In November 2015, former President Boris Tadić expressed his support for same-sex marriage and adoption by same-sex couples.

===Religious performance===
The Serbian Orthodox Church opposes same-sex marriage and partnerships, and does not allow clergy to bless or perform such marriages. In 2021, Patriarch Porfirije stated that he "understands that people with that type of sexual orientation have countless administrative problems, challenges, pressures, and sometimes even the need to regulate their own status".

==Public opinion==
A 2020 opinion poll published by the Civil Rights Defenders showed that 73% of Serbs supported hospital visitation rights for same-sex couples, 60% supported health insurance for same-sex partners, 59% supported allowing same-sex partners to inherit each other's assets at death, and 59% supported equal division of property. In total, 80% of Serbians supported granting same-sex couples some legal rights. 26% of respondents supported same-sex marriage, an increase from 11% in 2015.

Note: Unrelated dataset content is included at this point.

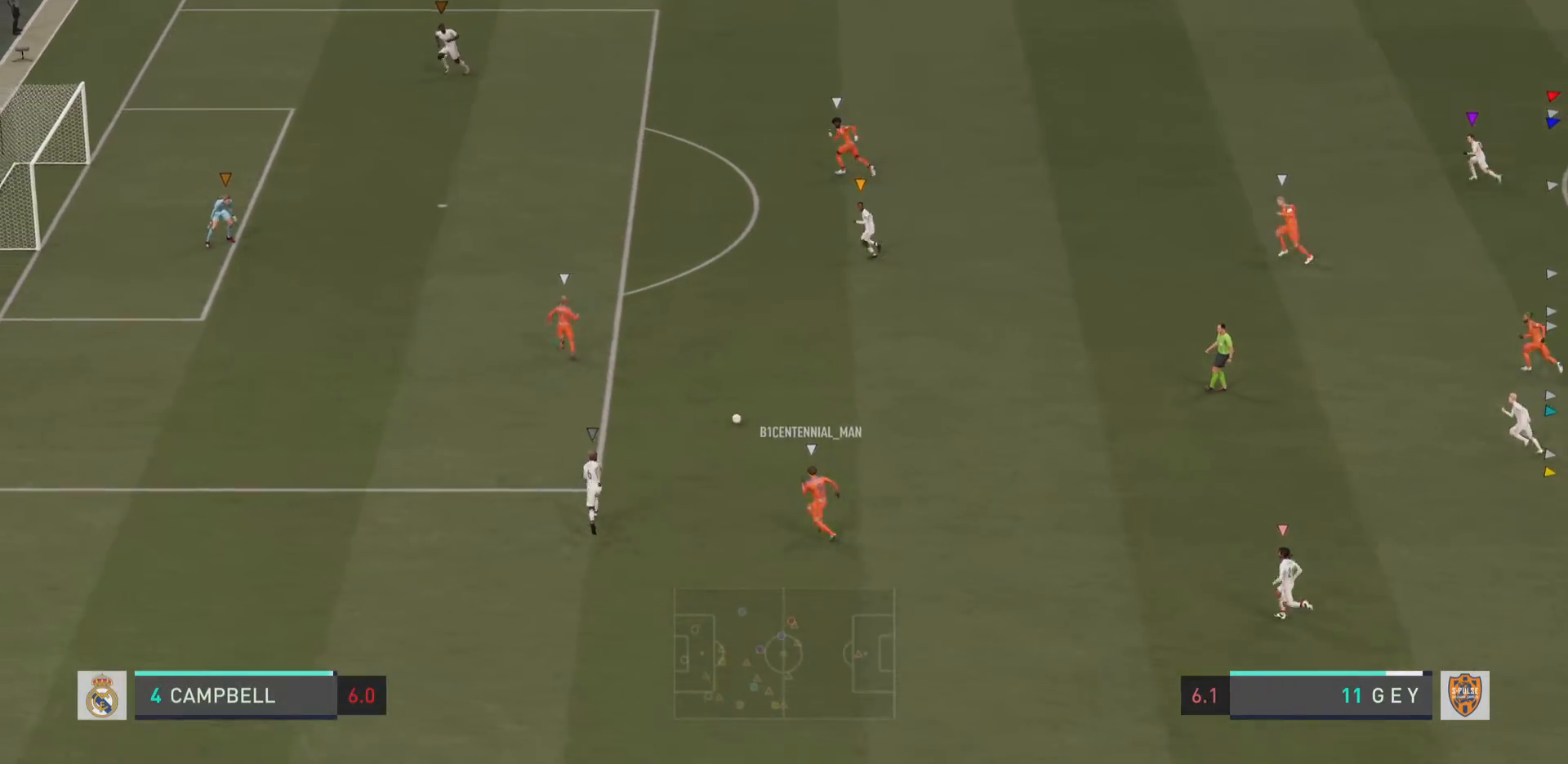
{"buttons": ["R2"], "left_stick": "down-left", "right_stick": "center", "events": []}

A December 2022 Ipsos survey showed that 24% of Serbs considered same-sex marriage "acceptable" (10% "completely" and 14% "mainly"), while 73% considered it "unacceptable" (56% "completely" and 17% "mainly"). This represented a large increase of support from 2015 when 9% of Serbs supported same-sex marriage. With regard to specific rights, 59% of respondents supported the right of same-sex couples to receive survivor pension benefits in case of the partner's death.